REQUIREMENT -> When you reach the entries, transcribe each one exactly.

Stored data entries ->
......

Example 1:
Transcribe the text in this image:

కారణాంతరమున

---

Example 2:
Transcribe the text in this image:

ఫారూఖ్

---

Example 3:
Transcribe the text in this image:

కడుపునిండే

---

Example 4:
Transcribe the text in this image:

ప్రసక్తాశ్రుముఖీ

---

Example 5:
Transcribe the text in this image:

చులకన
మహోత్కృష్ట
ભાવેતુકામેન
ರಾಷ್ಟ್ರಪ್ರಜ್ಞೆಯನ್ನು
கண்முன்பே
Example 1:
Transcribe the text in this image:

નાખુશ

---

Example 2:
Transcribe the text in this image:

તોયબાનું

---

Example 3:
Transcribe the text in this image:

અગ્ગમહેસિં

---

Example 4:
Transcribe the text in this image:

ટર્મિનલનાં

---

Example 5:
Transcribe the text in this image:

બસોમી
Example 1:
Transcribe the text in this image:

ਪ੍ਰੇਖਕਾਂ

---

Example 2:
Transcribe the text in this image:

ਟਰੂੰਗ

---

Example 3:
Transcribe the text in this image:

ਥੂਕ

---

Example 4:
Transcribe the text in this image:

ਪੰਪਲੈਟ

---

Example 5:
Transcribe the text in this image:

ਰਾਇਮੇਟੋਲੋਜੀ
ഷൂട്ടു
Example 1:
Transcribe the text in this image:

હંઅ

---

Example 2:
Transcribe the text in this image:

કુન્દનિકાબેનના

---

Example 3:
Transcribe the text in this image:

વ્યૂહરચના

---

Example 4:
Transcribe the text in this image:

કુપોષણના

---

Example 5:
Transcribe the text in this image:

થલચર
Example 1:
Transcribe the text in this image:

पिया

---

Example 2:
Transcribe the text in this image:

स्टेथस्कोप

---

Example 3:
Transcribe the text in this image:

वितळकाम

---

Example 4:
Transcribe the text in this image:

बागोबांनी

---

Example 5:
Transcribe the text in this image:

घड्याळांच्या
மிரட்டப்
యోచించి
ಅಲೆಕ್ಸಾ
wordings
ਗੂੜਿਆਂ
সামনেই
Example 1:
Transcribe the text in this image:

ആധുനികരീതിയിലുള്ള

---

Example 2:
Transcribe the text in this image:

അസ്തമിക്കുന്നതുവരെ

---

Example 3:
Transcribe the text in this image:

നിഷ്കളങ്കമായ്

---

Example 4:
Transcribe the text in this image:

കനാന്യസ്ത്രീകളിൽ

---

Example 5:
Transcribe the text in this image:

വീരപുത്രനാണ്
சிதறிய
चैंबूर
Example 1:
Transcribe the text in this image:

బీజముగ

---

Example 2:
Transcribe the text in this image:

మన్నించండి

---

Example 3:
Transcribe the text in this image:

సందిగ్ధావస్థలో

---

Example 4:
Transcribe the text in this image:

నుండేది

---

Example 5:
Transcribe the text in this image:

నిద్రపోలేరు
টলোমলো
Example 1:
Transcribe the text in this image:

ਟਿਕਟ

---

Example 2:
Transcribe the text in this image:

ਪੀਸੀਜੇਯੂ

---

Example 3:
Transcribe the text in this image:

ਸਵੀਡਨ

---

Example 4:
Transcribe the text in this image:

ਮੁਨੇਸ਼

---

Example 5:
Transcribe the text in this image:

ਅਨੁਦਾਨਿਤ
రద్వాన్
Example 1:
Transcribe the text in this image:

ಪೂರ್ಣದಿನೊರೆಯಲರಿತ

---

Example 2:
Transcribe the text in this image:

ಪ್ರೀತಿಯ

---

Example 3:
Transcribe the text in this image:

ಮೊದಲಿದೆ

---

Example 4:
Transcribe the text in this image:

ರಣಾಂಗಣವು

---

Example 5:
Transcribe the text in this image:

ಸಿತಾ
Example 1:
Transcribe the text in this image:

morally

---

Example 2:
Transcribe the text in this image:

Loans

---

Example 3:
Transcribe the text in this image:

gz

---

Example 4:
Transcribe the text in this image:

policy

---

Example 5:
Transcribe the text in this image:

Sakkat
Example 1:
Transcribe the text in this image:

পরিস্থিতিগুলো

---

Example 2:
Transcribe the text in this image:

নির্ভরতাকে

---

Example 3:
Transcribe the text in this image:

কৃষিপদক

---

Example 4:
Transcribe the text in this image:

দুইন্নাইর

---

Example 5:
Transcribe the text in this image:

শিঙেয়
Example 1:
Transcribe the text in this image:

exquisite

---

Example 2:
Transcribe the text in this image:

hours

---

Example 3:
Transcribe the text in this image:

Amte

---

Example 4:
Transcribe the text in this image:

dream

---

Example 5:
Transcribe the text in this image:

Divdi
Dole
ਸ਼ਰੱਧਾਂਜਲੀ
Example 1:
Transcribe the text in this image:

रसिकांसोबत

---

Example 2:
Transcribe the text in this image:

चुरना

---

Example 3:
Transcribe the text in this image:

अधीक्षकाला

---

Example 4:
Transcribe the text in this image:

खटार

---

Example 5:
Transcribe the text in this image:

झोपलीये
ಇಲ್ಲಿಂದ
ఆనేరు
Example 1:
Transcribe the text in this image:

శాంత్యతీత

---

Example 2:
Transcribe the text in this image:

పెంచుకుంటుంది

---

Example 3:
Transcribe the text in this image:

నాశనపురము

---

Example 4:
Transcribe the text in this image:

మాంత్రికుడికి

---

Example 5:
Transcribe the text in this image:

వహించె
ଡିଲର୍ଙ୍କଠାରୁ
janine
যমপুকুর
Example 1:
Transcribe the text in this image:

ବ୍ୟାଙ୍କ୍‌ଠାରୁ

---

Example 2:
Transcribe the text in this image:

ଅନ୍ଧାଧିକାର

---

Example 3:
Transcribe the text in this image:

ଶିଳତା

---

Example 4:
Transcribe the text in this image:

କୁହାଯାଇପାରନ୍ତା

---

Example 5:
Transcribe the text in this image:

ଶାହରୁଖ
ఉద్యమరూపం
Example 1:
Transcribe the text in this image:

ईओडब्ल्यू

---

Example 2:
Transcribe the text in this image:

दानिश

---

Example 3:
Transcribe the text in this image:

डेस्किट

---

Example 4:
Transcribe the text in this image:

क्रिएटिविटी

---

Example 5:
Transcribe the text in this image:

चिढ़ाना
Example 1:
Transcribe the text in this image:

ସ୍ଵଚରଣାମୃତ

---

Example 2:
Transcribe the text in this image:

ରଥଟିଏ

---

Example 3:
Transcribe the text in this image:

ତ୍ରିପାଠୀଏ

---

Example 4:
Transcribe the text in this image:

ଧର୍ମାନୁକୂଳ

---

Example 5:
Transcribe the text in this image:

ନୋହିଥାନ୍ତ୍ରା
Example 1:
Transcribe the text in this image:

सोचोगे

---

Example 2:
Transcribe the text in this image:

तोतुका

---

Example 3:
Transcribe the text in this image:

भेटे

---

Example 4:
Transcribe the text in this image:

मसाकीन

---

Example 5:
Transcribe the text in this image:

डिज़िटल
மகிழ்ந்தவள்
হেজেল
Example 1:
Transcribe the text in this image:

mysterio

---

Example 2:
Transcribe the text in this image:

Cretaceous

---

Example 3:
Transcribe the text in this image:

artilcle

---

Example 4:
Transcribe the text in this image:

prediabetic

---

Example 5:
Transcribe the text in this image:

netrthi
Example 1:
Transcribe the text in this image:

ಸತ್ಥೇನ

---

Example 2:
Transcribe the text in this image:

......

TASK RESULT ->
Example 1:
Transcribe the text in this image:

కారణాంతరమున

---

Example 2:
Transcribe the text in this image:

ఫారూఖ్

---

Example 3:
Transcribe the text in this image:

కడుపునిండే

---

Example 4:
Transcribe the text in this image:

ప్రసక్తాశ్రుముఖీ

---

Example 5:
Transcribe the text in this image:

చులకన
మహోత్కృష్ట
ભાવેતુકામેન
ರಾಷ್ಟ್ರಪ್ರಜ್ಞೆಯನ್ನು
கண்முன்பே
Example 1:
Transcribe the text in this image:

નાખુશ

---

Example 2:
Transcribe the text in this image:

તોયબાનું

---

Example 3:
Transcribe the text in this image:

અગ્ગમહેસિં

---

Example 4:
Transcribe the text in this image:

ટર્મિનલનાં

---

Example 5:
Transcribe the text in this image:

બસોમી
Example 1:
Transcribe the text in this image:

ਪ੍ਰੇਖਕਾਂ

---

Example 2:
Transcribe the text in this image:

ਟਰੂੰਗ

---

Example 3:
Transcribe the text in this image:

ਥੂਕ

---

Example 4:
Transcribe the text in this image:

ਪੰਪਲੈਟ

---

Example 5:
Transcribe the text in this image:

ਰਾਇਮੇਟੋਲੋਜੀ
ഷൂട്ടു
Example 1:
Transcribe the text in this image:

હંઅ

---

Example 2:
Transcribe the text in this image:

કુન્દનિકાબેનના

---

Example 3:
Transcribe the text in this image:

વ્યૂહરચના

---

Example 4:
Transcribe the text in this image:

કુપોષણના

---

Example 5:
Transcribe the text in this image:

થલચર
Example 1:
Transcribe the text in this image:

पिया

---

Example 2:
Transcribe the text in this image:

स्टेथस्कोप

---

Example 3:
Transcribe the text in this image:

वितळकाम

---

Example 4:
Transcribe the text in this image:

बागोबांनी

---

Example 5:
Transcribe the text in this image:

घड्याळांच्या
மிரட்டப்
యోచించి
ಅಲೆಕ್ಸಾ
wordings
ਗੂੜਿਆਂ
সামনেই
Example 1:
Transcribe the text in this image:

ആധുനികരീതിയിലുള്ള

---

Example 2:
Transcribe the text in this image:

അസ്തമിക്കുന്നതുവരെ

---

Example 3:
Transcribe the text in this image:

നിഷ്കളങ്കമായ്

---

Example 4:
Transcribe the text in this image:

കനാന്യസ്ത്രീകളിൽ

---

Example 5:
Transcribe the text in this image:

വീരപുത്രനാണ്
சிதறிய
चैंबूर
Example 1:
Transcribe the text in this image:

బీజముగ

---

Example 2:
Transcribe the text in this image:

మన్నించండి

---

Example 3:
Transcribe the text in this image:

సందిగ్ధావస్థలో

---

Example 4:
Transcribe the text in this image:

నుండేది

---

Example 5:
Transcribe the text in this image:

నిద్రపోలేరు
টলোমলো
Example 1:
Transcribe the text in this image:

ਟਿਕਟ

---

Example 2:
Transcribe the text in this image:

ਪੀਸੀਜੇਯੂ

---

Example 3:
Transcribe the text in this image:

ਸਵੀਡਨ

---

Example 4:
Transcribe the text in this image:

ਮੁਨੇਸ਼

---

Example 5:
Transcribe the text in this image:

ਅਨੁਦਾਨਿਤ
రద్వాన్
Example 1:
Transcribe the text in this image:

ಪೂರ್ಣದಿನೊರೆಯಲರಿತ

---

Example 2:
Transcribe the text in this image:

ಪ್ರೀತಿಯ

---

Example 3:
Transcribe the text in this image:

ಮೊದಲಿದೆ

---

Example 4:
Transcribe the text in this image:

ರಣಾಂಗಣವು

---

Example 5:
Transcribe the text in this image:

ಸಿತಾ
Example 1:
Transcribe the text in this image:

morally

---

Example 2:
Transcribe the text in this image:

Loans

---

Example 3:
Transcribe the text in this image:

gz

---

Example 4:
Transcribe the text in this image:

policy

---

Example 5:
Transcribe the text in this image:

Sakkat
Example 1:
Transcribe the text in this image:

পরিস্থিতিগুলো

---

Example 2:
Transcribe the text in this image:

নির্ভরতাকে

---

Example 3:
Transcribe the text in this image:

কৃষিপদক

---

Example 4:
Transcribe the text in this image:

দুইন্নাইর

---

Example 5:
Transcribe the text in this image:

শিঙেয়
Example 1:
Transcribe the text in this image:

exquisite

---

Example 2:
Transcribe the text in this image:

hours

---

Example 3:
Transcribe the text in this image:

Amte

---

Example 4:
Transcribe the text in this image:

dream

---

Example 5:
Transcribe the text in this image:

Divdi
Dole
ਸ਼ਰੱਧਾਂਜਲੀ
Example 1:
Transcribe the text in this image:

रसिकांसोबत

---

Example 2:
Transcribe the text in this image:

चुरना

---

Example 3:
Transcribe the text in this image:

अधीक्षकाला

---

Example 4:
Transcribe the text in this image:

खटार

---

Example 5:
Transcribe the text in this image:

झोपलीये
ಇಲ್ಲಿಂದ
ఆనేరు
Example 1:
Transcribe the text in this image:

శాంత్యతీత

---

Example 2:
Transcribe the text in this image:

పెంచుకుంటుంది

---

Example 3:
Transcribe the text in this image:

నాశనపురము

---

Example 4:
Transcribe the text in this image:

మాంత్రికుడికి

---

Example 5:
Transcribe the text in this image:

వహించె
ଡିଲର୍ଙ୍କଠାରୁ
janine
যমপুকুর
Example 1:
Transcribe the text in this image:

ବ୍ୟାଙ୍କ୍‌ଠାରୁ

---

Example 2:
Transcribe the text in this image:

ଅନ୍ଧାଧିକାର

---

Example 3:
Transcribe the text in this image:

ଶିଳତା

---

Example 4:
Transcribe the text in this image:

କୁହାଯାଇପାରନ୍ତା

---

Example 5:
Transcribe the text in this image:

ଶାହରୁଖ
ఉద్యమరూపం
Example 1:
Transcribe the text in this image:

ईओडब्ल्यू

---

Example 2:
Transcribe the text in this image:

दानिश

---

Example 3:
Transcribe the text in this image:

डेस्किट

---

Example 4:
Transcribe the text in this image:

क्रिएटिविटी

---

Example 5:
Transcribe the text in this image:

चिढ़ाना
Example 1:
Transcribe the text in this image:

ସ୍ଵଚରଣାମୃତ

---

Example 2:
Transcribe the text in this image:

ରଥଟିଏ

---

Example 3:
Transcribe the text in this image:

ତ୍ରିପାଠୀଏ

---

Example 4:
Transcribe the text in this image:

ଧର୍ମାନୁକୂଳ

---

Example 5:
Transcribe the text in this image:

ନୋହିଥାନ୍ତ୍ରା
Example 1:
Transcribe the text in this image:

सोचोगे

---

Example 2:
Transcribe the text in this image:

तोतुका

---

Example 3:
Transcribe the text in this image:

भेटे

---

Example 4:
Transcribe the text in this image:

मसाकीन

---

Example 5:
Transcribe the text in this image:

डिज़िटल
மகிழ்ந்தவள்
হেজেল
Example 1:
Transcribe the text in this image:

mysterio

---

Example 2:
Transcribe the text in this image:

Cretaceous

---

Example 3:
Transcribe the text in this image:

artilcle

---

Example 4:
Transcribe the text in this image:

prediabetic

---

Example 5:
Transcribe the text in this image:

netrthi
Example 1:
Transcribe the text in this image:

ಸತ್ಥೇನ

---

Example 2:
Transcribe the text in this image:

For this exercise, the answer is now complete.